Unlike the national memory of minstrel shows, remnants of what was once America’s most popular form of entertainment can be seen anytime one strolls down the grocery aisle or hears the catchy tune of the ice cream truck . What fascinates me is how these products of minstrelsy have become divorced from the source, especially when communities all across America were regularly holding amateur shows as local fundraisers just a few generations ago.
The production of minstrel shows by everyday Americans — which often featured not only blackface but drag — is a phenomenon I am calling grassroots minstrelsy. It was practiced by groups as disparate as Atlanta Western Union employees (1922), Los Angeles Athletic Club members (1942), and even U.S. Congressional spouses (1963). But despite its quotidian nature, grassroots minstrelsy’s material traces have been lost in virtue of their ephemerality. Because of this archival gap, very little work has been done to probe the communities that ritualistically staged these masquerades of race and gender.
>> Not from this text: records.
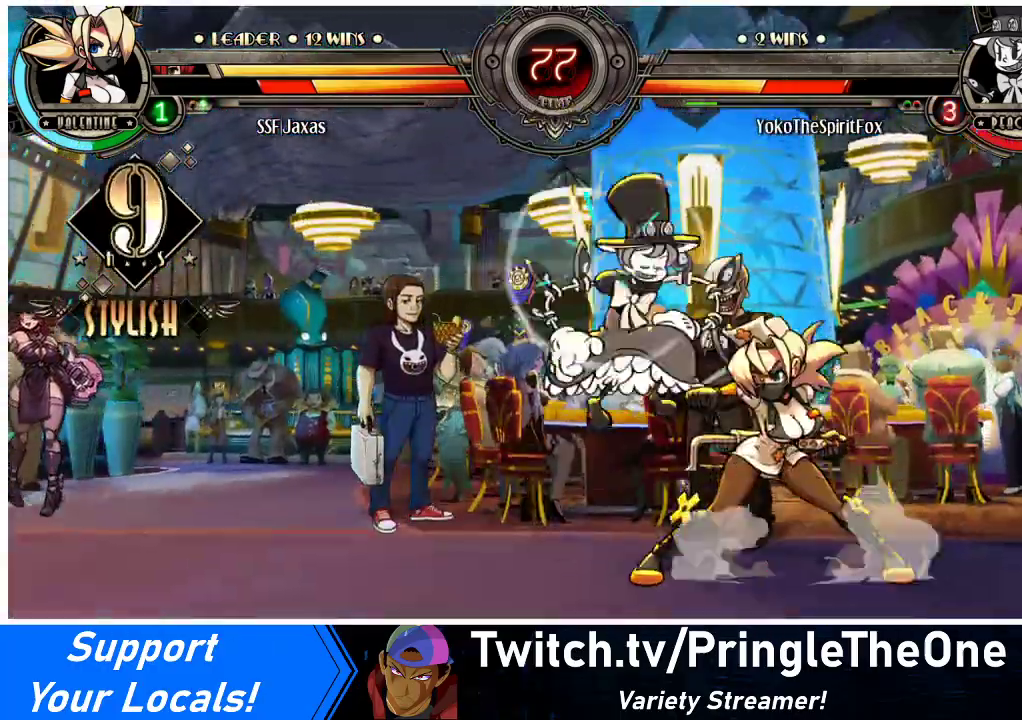
{"buttons": [], "events": [[67, "SQUARE", "up"], [167, "SQUARE", "down"], [267, "SQUARE", "up"], [400, "SQUARE", "down"], [500, "SQUARE", "up"]]}
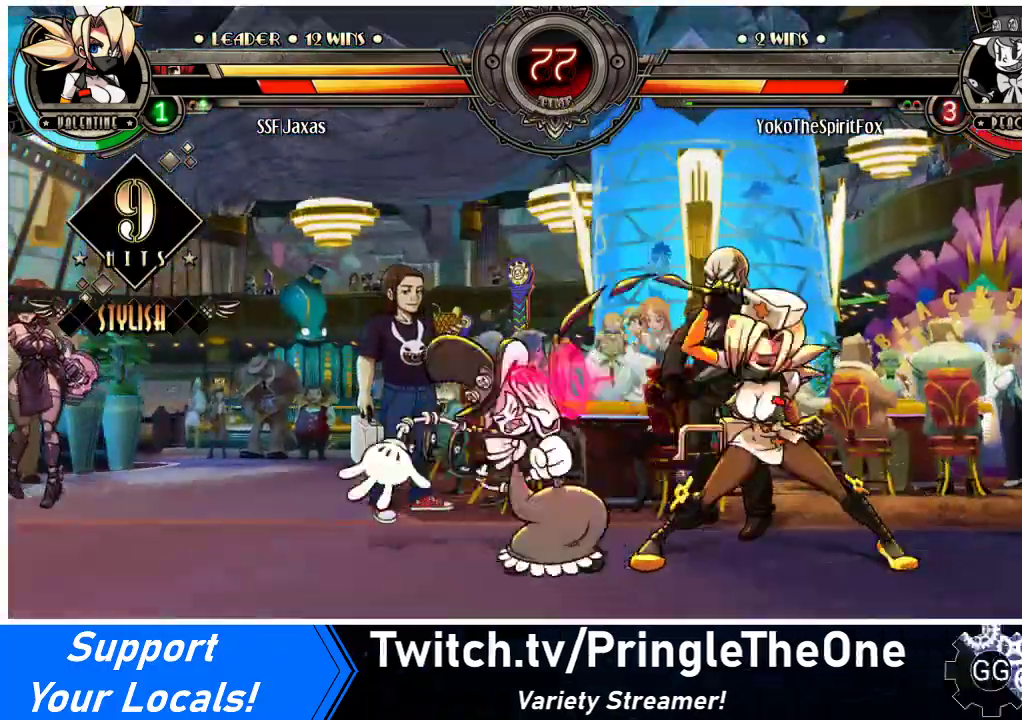
{"buttons": [], "events": [[267, "R2", "down"], [433, "R2", "up"]]}
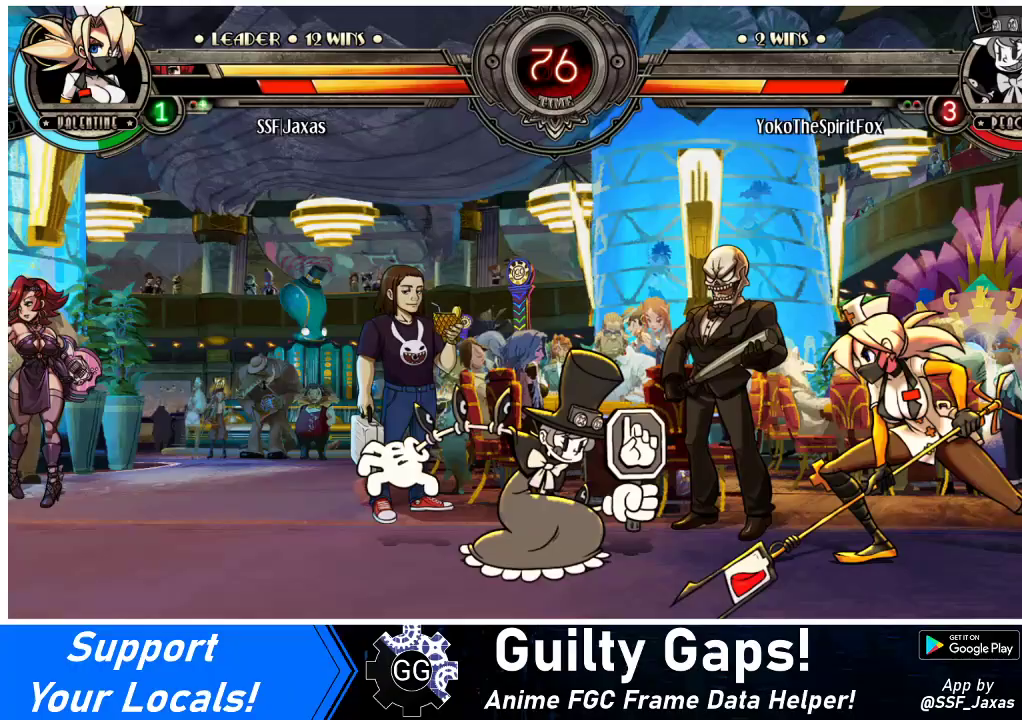
{"buttons": ["DPAD_DOWN"], "events": [[167, "R2", "down"], [333, "R2", "up"], [467, "DPAD_DOWN", "down"]]}
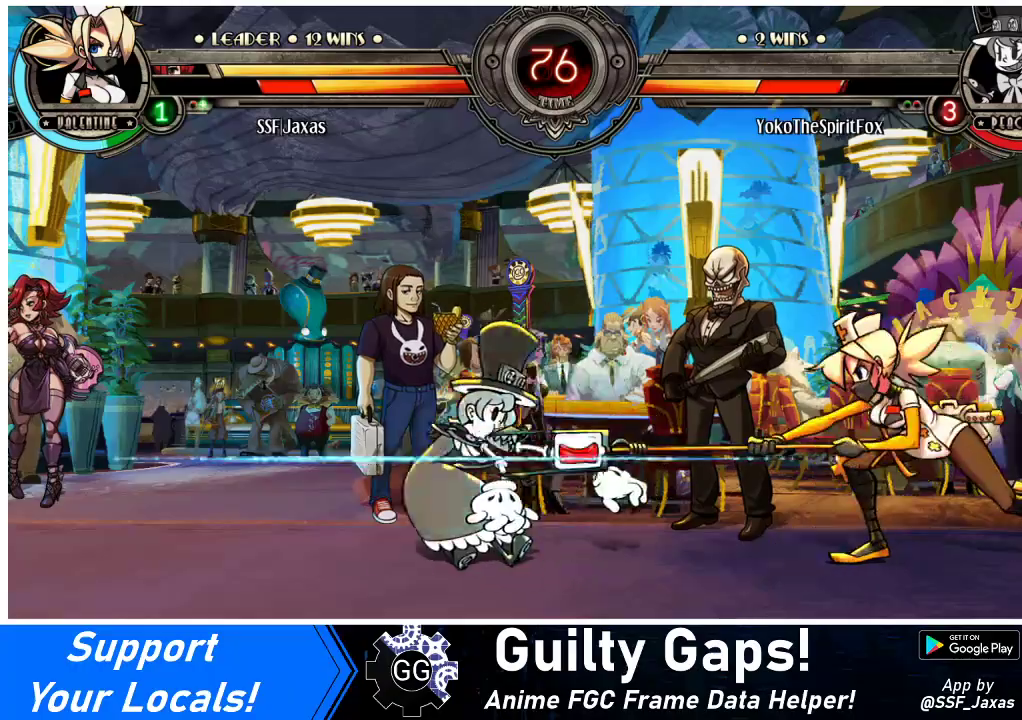
{"buttons": [], "events": [[33, "DPAD_DOWN", "up"], [33, "DPAD_LEFT", "down"], [67, "R2", "down"], [100, "DPAD_LEFT", "up"], [133, "R2", "up"]]}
Grassroots Minstrelsy in Bronzeville — which studies the community of elite black Chicagoans who enacted annual minstrel shows Easter Monday night from 1897 to 1952 — began with the creation of an archive. Tracing the 50+ year history of South Side Chicago’s Amateur Minstrel Club included digital methods like scraping data from newspaper archives for information about the shows, census records for demographics about their performers, and sheet music collections for lyrics performers crooned on stage. But it also included analog methods like visiting vast repositories of Bronzeville history housed at the University of Illinois at Chicago and the Vivian G. Harsh Research Collection at the Chicago Public Library.
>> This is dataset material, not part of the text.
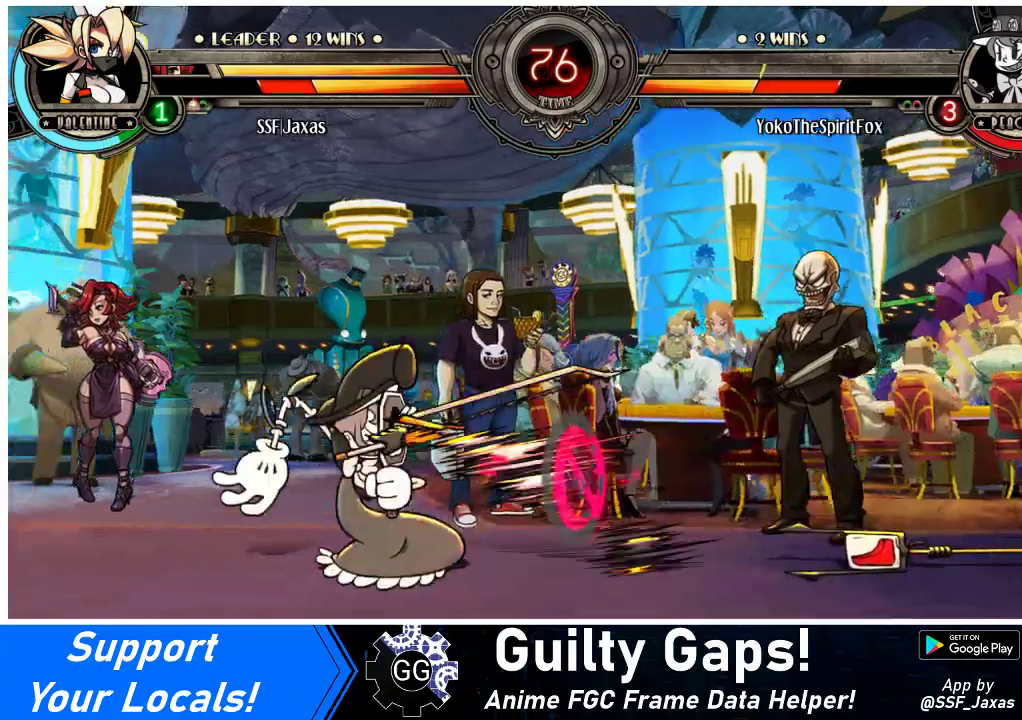
{"buttons": ["DPAD_DOWN", "DPAD_RIGHT"], "events": [[467, "DPAD_DOWN", "down"], [467, "DPAD_RIGHT", "down"]]}
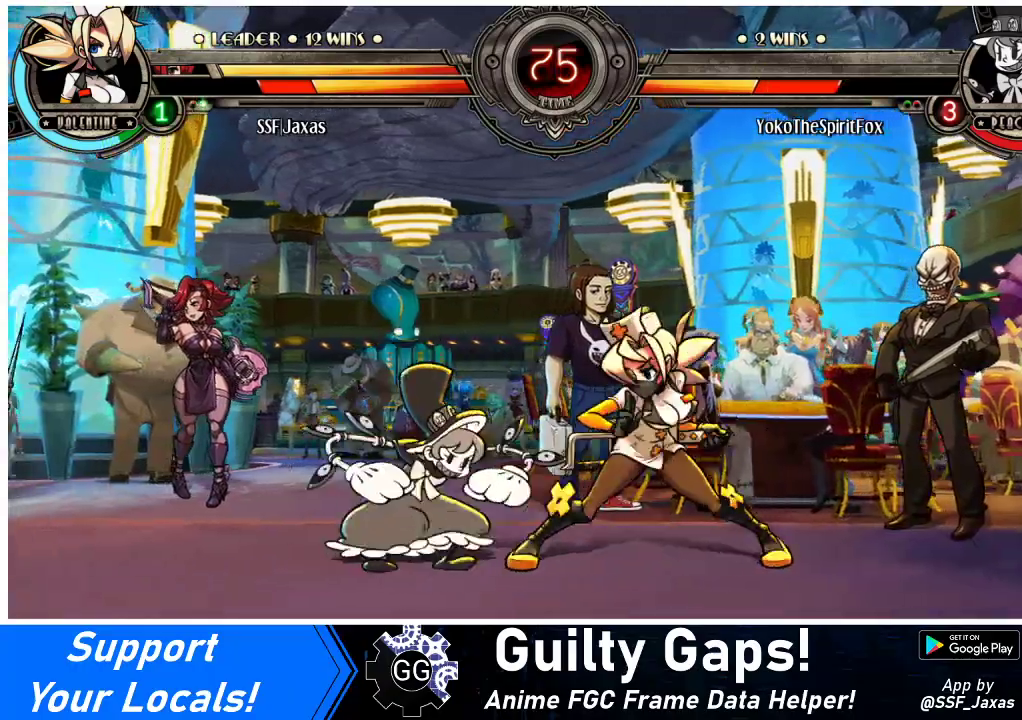
{"buttons": ["DPAD_UP", "DPAD_RIGHT"], "events": [[367, "DPAD_DOWN", "up"], [367, "DPAD_UP", "down"]]}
One of the most incredible finds made during this archival journey was a small stash of programs printed for these Easter season performances. Of course the material inside each booklet contains a treasure trove of information about the very shows I had been meticulously reconstructing through newspaper reviews and advertisements. However, what was especially intriguing was just how much of a similarity the 1920 program bore to the 2015 Vermont production.
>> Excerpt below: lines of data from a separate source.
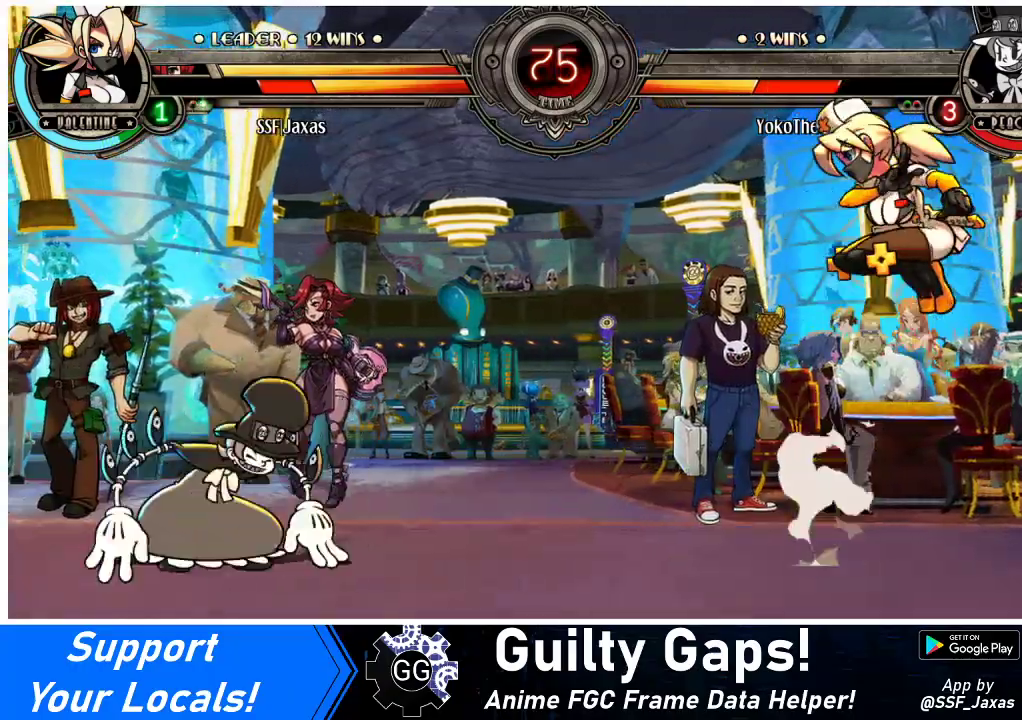
{"buttons": ["R1"], "events": [[33, "DPAD_UP", "up"], [67, "DPAD_RIGHT", "up"], [200, "DPAD_DOWN", "down"], [267, "DPAD_LEFT", "down"], [300, "DPAD_DOWN", "up"], [300, "R1", "down"], [367, "DPAD_LEFT", "up"]]}
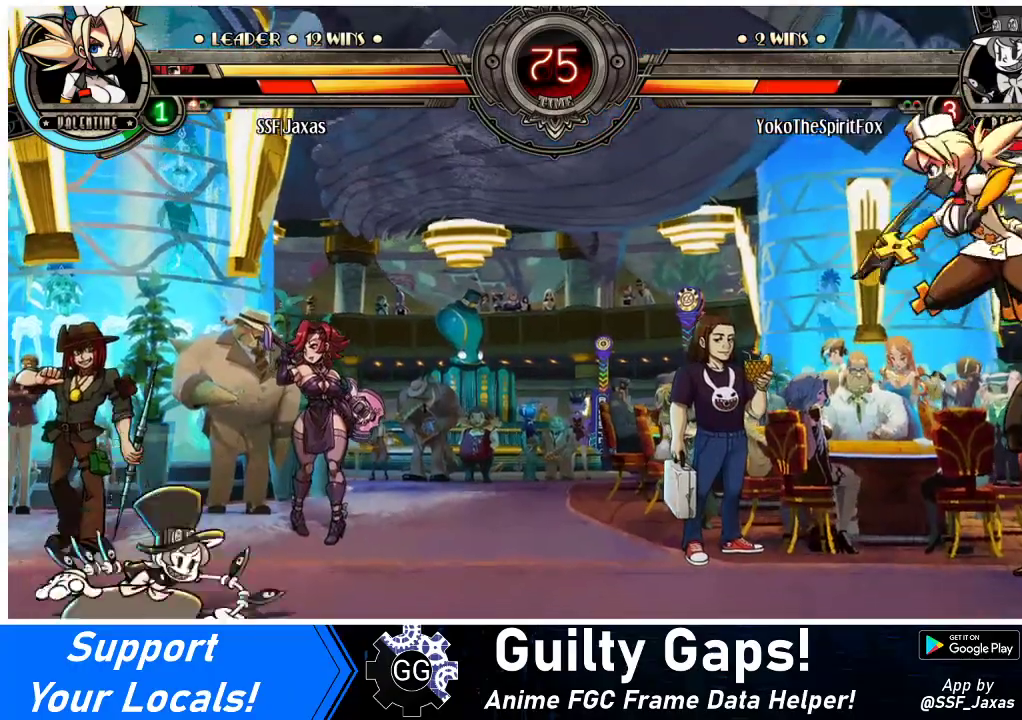
{"buttons": ["DPAD_DOWN"], "events": [[300, "R1", "up"], [500, "DPAD_DOWN", "down"]]}
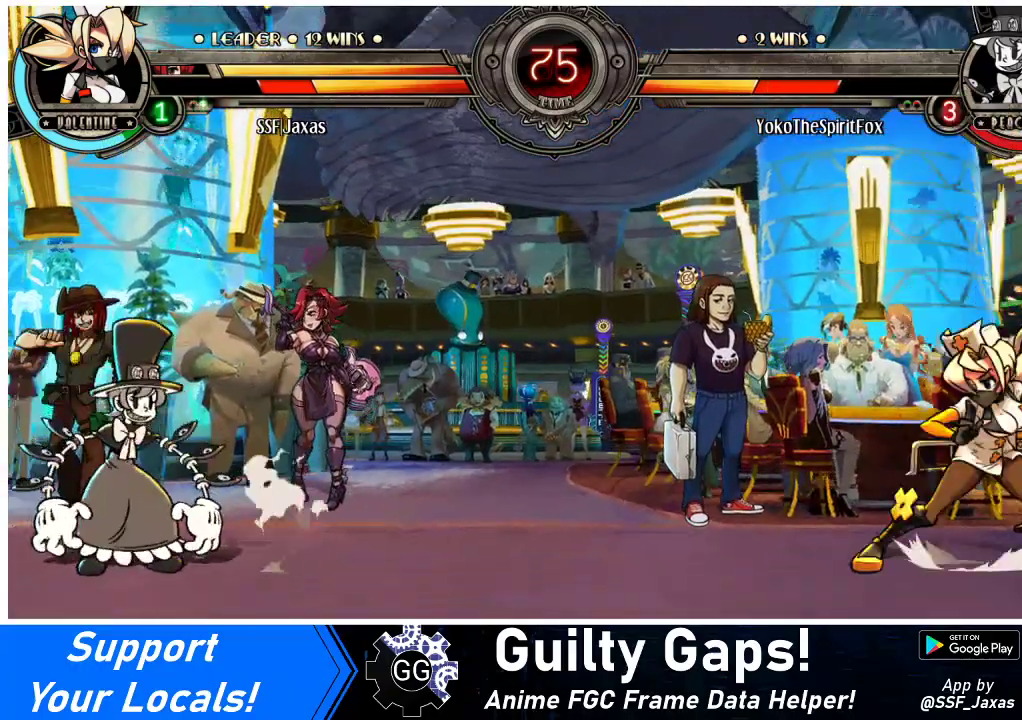
{"buttons": ["SQUARE"], "events": [[67, "DPAD_RIGHT", "down"], [100, "DPAD_DOWN", "up"], [133, "SQUARE", "down"], [167, "DPAD_RIGHT", "up"]]}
Though hard to show through static images, these programs felt the same in my hand. They were same in size, the covers identical in color, and each boasted a rich supply of local businesses supporting the shows’ charitable purposes. Despite being created in two vastly different local communities almost a century apart, both minstrel programs announced their ritualized recurrence and listed local community members as interlocutor and endmen. They could have easily been made by the same printers and designed by the same club member — different issues of a serial publication.
Not only does this comparison help me think about grassroots minstrelsy as a connected phenomena — as opposed to a series of isolated events — this archival anecdote also reminds me of the physical objects behind my digital project, materials that can often become abstracted and obscured when transformed into data. As I build the database architecture for my project and the user interface for visualizing the data it contains, returning to such archival discoveries helps me to contextualize the massive collection of fielded data with which I am working.